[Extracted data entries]
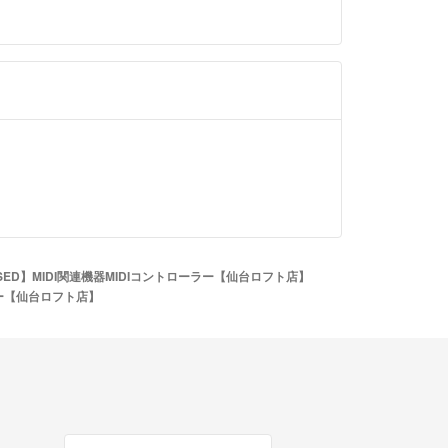
店頭、他ECサイトでも販売しております。販売後の
マ公式パートナーの島村楽器 USED SHOP ラク
迅速を心掛けておりますが、万一ご注文後に売り切
されています。
し訳ございませんがご容赦ください。
＝＝＝＝＝＝
事業者登録番号
＝＝＝＝＝＝
ントはラクマ公式パートナーの島村楽器株式会社に
います。
ril.jp/ts/official/law/smm/
//fril.jp/ts/official/law/smm/#return_policy
【USED】MIDI関連機器MIDIコントローラー【仙台ロフト店】
ーラー【仙台ロフト店】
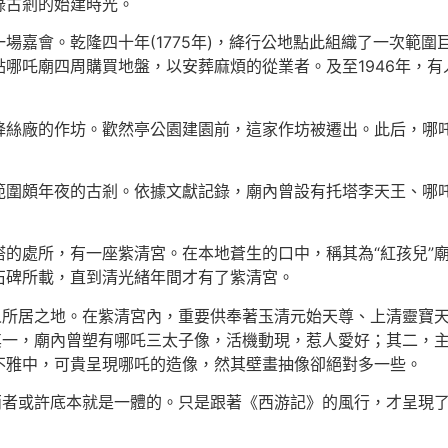
錄古剎的始建時光。
場嘉會。乾隆四十年(1775年)，絳行公地點此組織了一次範
哪吒廟四周購買地盤，以安葬麻煩的從業者。及至1946年，有
絳絲廠的作坊。歡然亭公園建園前，這家作坊被遷出。此后，哪
範圍頗年夜的古剎。依據文獻記錄，廟內曾設有托塔李天王、哪
塔的處所，有一座紫清宮。在本地蒼生的口中，稱其為“紅孩兒”
石碑所載，直到清光緒年間才有了紫清宮。
仙人所居之地。在紫清宮內，重要供奉著玉清元始天尊、上清靈寶
其一，廟內曾塑有哪吒三太子像，活機動現，惹人愛好；其二，
不雅中，可貴呈現哪吒的造像，然其壁畫抽像卻絕對多一些。
兩者或許底本就是一體的。只是跟著《西游記》的風行，才呈現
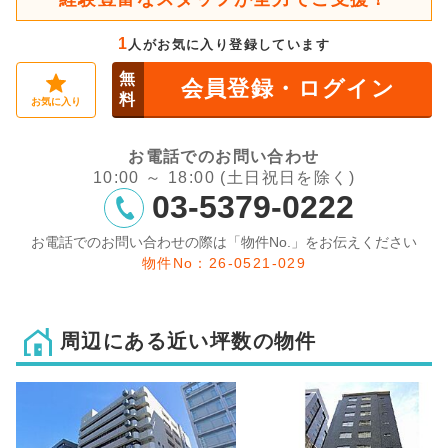
1
人がお気に入り登録しています
無
会員登録・ログイン
料
お気に入り
お電話でのお問い合わせ
10:00 ～ 18:00 (土日祝日を除く)
03-5379-0222
お電話でのお問い合わせの際は「物件No.」をお伝えください
物件No：26-0521-029
周辺にある近い坪数の物件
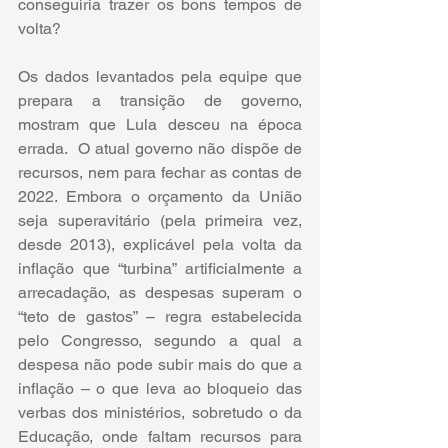
conseguiria trazer os bons tempos de 
volta? 
Os dados levantados pela equipe que 
prepara a transição de governo, 
mostram que Lula desceu na época 
errada.  O atual governo não dispõe de 
recursos, nem para fechar as contas de 
2022. Embora o orçamento da União 
seja superavitário (pela primeira vez, 
desde 2013), explicável pela volta da 
inflação que “turbina” artificialmente a 
arrecadação, as despesas superam o 
“teto de gastos” – regra estabelecida 
pelo Congresso, segundo a qual a 
despesa não pode subir mais do que a 
inflação – o que leva ao bloqueio das 
verbas dos ministérios, sobretudo o da 
Educação, onde faltam recursos para 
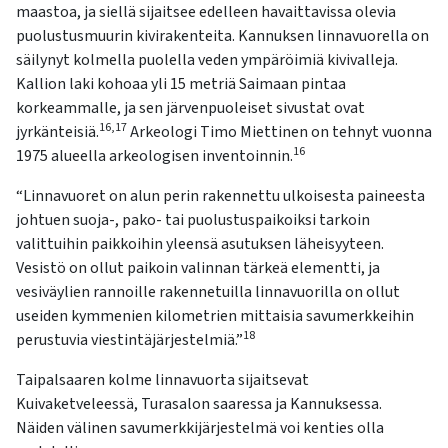
kosketus-
maastoa, ja siellä sijaitsee edelleen havaittavissa olevia
ja
puolustusmuurin kivirakenteita. Kannuksen linnavuorella on
pyyhkäisyliikkeitä.
säilynyt kolmella puolella veden ympäröimiä kivivalleja.
Kallion laki kohoaa yli 15 metriä Saimaan pintaa
korkeammalle, ja sen järvenpuoleiset sivustat ovat
16,
17
jyrkänteisiä.
Arkeologi Timo Miettinen on tehnyt vuonna
16
1975 alueella arkeologisen inventoinnin.
“Linnavuoret on alun perin rakennettu ulkoisesta paineesta
johtuen suoja-, pako- tai puolustuspaikoiksi tarkoin
valittuihin paikkoihin yleensä asutuksen läheisyyteen.
Vesistö on ollut paikoin valinnan tärkeä elementti, ja
vesiväylien rannoille rakennetuilla linnavuorilla on ollut
useiden kymmenien kilometrien mittaisia savumerkkeihin
18
perustuvia viestintäjärjestelmiä.”
Taipalsaaren kolme linnavuorta sijaitsevat
Kuivaketveleessä, Turasalon saaressa ja Kannuksessa.
Näiden välinen savumerkkijärjestelmä voi kenties olla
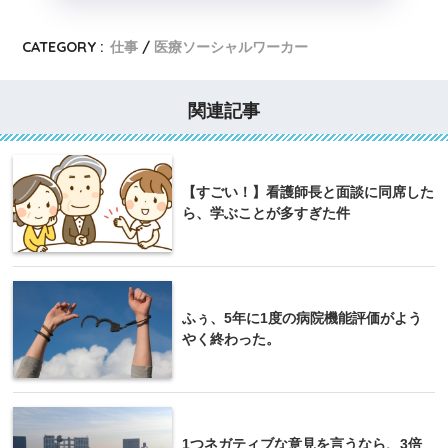
CATEGORY :
仕事
医療ソーシャルワーカー
関連記事
【すごい！】看護師長と面談に同席した
ら、学ぶことが多すぎた件
ふぅ、5年に1度の病院機能評価がよう
やく終わった。
1つネガティブな意見を言うなら、3倍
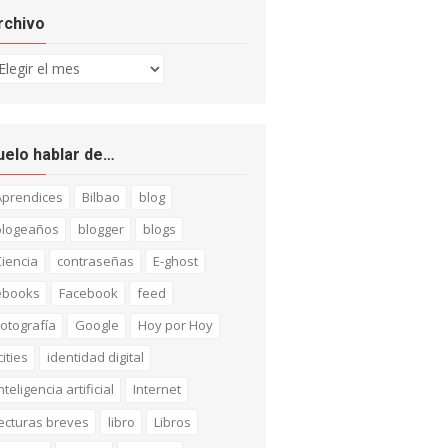
rchivo
chivo
uelo hablar de…
Aprendices
Bilbao
blog
blogeaños
blogger
blogs
iencia
contraseñas
E-ghost
ebooks
Facebook
feed
otografía
Google
Hoy por Hoy
cities
identidad digital
nteligencia artificial
Internet
ecturas breves
libro
Libros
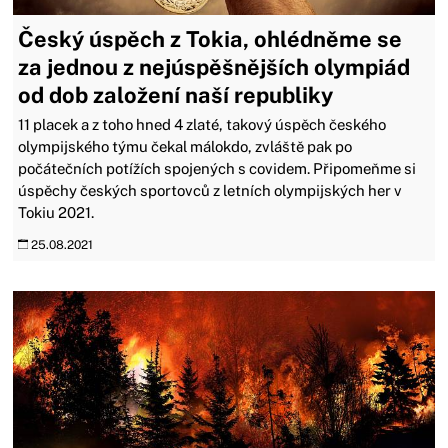
Český úspěch z Tokia, ohlédněme se
za jednou z nejúspěšnějších olympiád
od dob založení naší republiky
11 placek a z toho hned 4 zlaté, takový úspěch českého
olympijského týmu čekal málokdo, zvláště pak po
počátečních potížích spojených s covidem. Připomeňme si
úspěchy českých sportovců z letních olympijských her v
Tokiu 2021.
25.08.2021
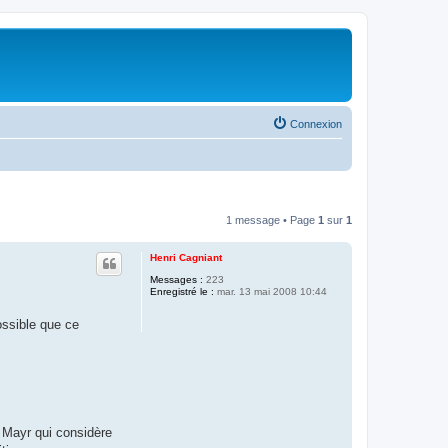
Connexion
1 message • Page
1
sur
1
Henri Cagniant
Messages :
223
Enregistré le :
mar. 13 mai 2008 10:44
ossible que ce
. Mayr qui considère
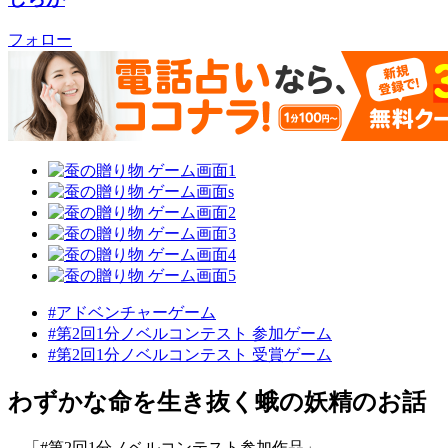
フォロー
#アドベンチャーゲーム
#第2回1分ノベルコンテスト 参加ゲーム
#第2回1分ノベルコンテスト 受賞ゲーム
わずかな命を生き抜く蛾の妖精のお話
「#第2回1分ノベルコンテスト参加作品」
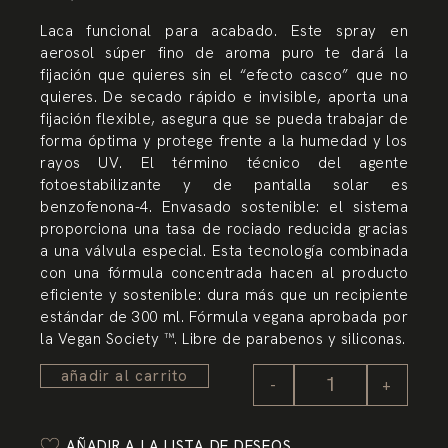
Laca funcional para acabado. Este spray en
aerosol súper fino de aroma puro te dará la
fijación que quieres sin el “efecto casco” que no
quieres. De secado rápido e invisible, aporta una
fijación flexible, asegura que se pueda trabajar de
forma óptima y protege frente a la humedad y los
rayos UV. El término técnico del agente
fotoestabilizante y de pantalla solar es
benzofenona-4. Envasado sostenible: el sistema
proporciona una tasa de rociado reducida gracias
a una válvula especial. Esta tecnología combinada
con una fórmula concentrada hacen al producto
eficiente y sostenible: dura más que un recipiente
estándar de 300 ml. Fórmula vegana aprobada por
la Vegan Society ™. Libre de parabenos y siliconas.
añadir al carrito
-
+
AÑADIR A LA LISTA DE DESEOS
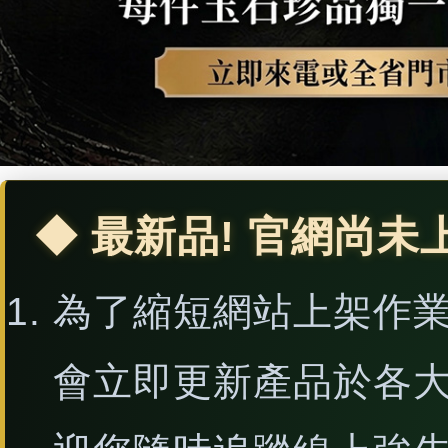
◆ 最新品! 官網尚未
為了縮短網站上架作
會立即更新產品於各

Brief ->
Among the lines above, return each one holding the string "仙台ロフト店".

Solution below ->
【USED】MIDI関連機器MIDIコントローラー【仙台ロフト店】
ーラー【仙台ロフト店】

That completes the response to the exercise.